Saved entries
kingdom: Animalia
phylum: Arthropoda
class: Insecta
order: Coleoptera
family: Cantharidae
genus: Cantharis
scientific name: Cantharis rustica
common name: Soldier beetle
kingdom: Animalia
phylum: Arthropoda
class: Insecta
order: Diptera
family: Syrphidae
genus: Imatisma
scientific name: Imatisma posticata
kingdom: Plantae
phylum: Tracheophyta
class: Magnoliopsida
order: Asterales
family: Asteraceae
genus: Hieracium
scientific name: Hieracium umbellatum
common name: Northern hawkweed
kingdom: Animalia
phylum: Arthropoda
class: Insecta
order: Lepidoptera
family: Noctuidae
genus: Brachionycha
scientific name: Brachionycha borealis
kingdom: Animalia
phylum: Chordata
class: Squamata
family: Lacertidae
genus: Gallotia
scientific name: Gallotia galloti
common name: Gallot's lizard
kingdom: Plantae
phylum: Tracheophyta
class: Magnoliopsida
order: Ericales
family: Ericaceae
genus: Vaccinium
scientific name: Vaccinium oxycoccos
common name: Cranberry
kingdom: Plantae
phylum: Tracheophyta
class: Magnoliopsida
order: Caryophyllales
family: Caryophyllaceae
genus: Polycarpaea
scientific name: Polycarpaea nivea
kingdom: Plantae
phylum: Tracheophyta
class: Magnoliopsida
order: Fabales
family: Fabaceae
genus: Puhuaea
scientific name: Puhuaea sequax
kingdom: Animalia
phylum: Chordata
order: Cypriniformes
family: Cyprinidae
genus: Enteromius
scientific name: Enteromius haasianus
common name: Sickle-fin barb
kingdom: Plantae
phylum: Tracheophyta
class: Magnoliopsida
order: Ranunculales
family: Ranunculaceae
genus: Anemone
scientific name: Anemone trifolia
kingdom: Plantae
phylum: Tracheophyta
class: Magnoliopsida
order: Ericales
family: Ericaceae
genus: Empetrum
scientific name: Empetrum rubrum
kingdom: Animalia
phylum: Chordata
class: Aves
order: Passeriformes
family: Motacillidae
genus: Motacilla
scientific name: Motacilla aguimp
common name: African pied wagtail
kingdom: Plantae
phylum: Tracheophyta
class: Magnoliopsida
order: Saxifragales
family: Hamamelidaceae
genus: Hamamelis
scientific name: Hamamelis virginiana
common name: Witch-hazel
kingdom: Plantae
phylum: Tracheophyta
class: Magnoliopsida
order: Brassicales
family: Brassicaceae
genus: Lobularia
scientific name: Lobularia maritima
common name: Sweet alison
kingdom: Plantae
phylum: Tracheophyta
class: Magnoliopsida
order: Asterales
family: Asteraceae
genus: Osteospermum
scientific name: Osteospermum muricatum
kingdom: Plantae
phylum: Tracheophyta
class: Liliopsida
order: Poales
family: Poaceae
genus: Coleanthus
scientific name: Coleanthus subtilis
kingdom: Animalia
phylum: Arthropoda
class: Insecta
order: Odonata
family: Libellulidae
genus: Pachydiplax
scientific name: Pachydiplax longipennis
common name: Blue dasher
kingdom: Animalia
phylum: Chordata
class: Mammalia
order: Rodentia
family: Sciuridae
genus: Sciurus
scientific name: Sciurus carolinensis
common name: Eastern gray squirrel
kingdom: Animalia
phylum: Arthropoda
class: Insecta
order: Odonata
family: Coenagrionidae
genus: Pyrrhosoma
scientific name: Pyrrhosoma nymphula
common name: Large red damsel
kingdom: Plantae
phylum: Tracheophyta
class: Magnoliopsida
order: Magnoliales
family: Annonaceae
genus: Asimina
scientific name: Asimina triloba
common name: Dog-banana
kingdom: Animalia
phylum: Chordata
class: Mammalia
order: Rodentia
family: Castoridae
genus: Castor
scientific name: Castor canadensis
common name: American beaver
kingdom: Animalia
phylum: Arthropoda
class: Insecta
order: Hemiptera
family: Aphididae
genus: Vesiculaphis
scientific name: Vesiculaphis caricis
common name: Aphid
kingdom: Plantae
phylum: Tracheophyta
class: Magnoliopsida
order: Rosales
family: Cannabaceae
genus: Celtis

Goal of the exercise: Reproduce word for word the lines of the listing from the line containing "common name: Blue dasher" up to and including the line containing "common name: Aphid".

Reply to the task:
common name: Blue dasher
kingdom: Animalia
phylum: Chordata
class: Mammalia
order: Rodentia
family: Sciuridae
genus: Sciurus
scientific name: Sciurus carolinensis
common name: Eastern gray squirrel
kingdom: Animalia
phylum: Arthropoda
class: Insecta
order: Odonata
family: Coenagrionidae
genus: Pyrrhosoma
scientific name: Pyrrhosoma nymphula
common name: Large red damsel
kingdom: Plantae
phylum: Tracheophyta
class: Magnoliopsida
order: Magnoliales
family: Annonaceae
genus: Asimina
scientific name: Asimina triloba
common name: Dog-banana
kingdom: Animalia
phylum: Chordata
class: Mammalia
order: Rodentia
family: Castoridae
genus: Castor
scientific name: Castor canadensis
common name: American beaver
kingdom: Animalia
phylum: Arthropoda
class: Insecta
order: Hemiptera
family: Aphididae
genus: Vesiculaphis
scientific name: Vesiculaphis caricis
common name: Aphid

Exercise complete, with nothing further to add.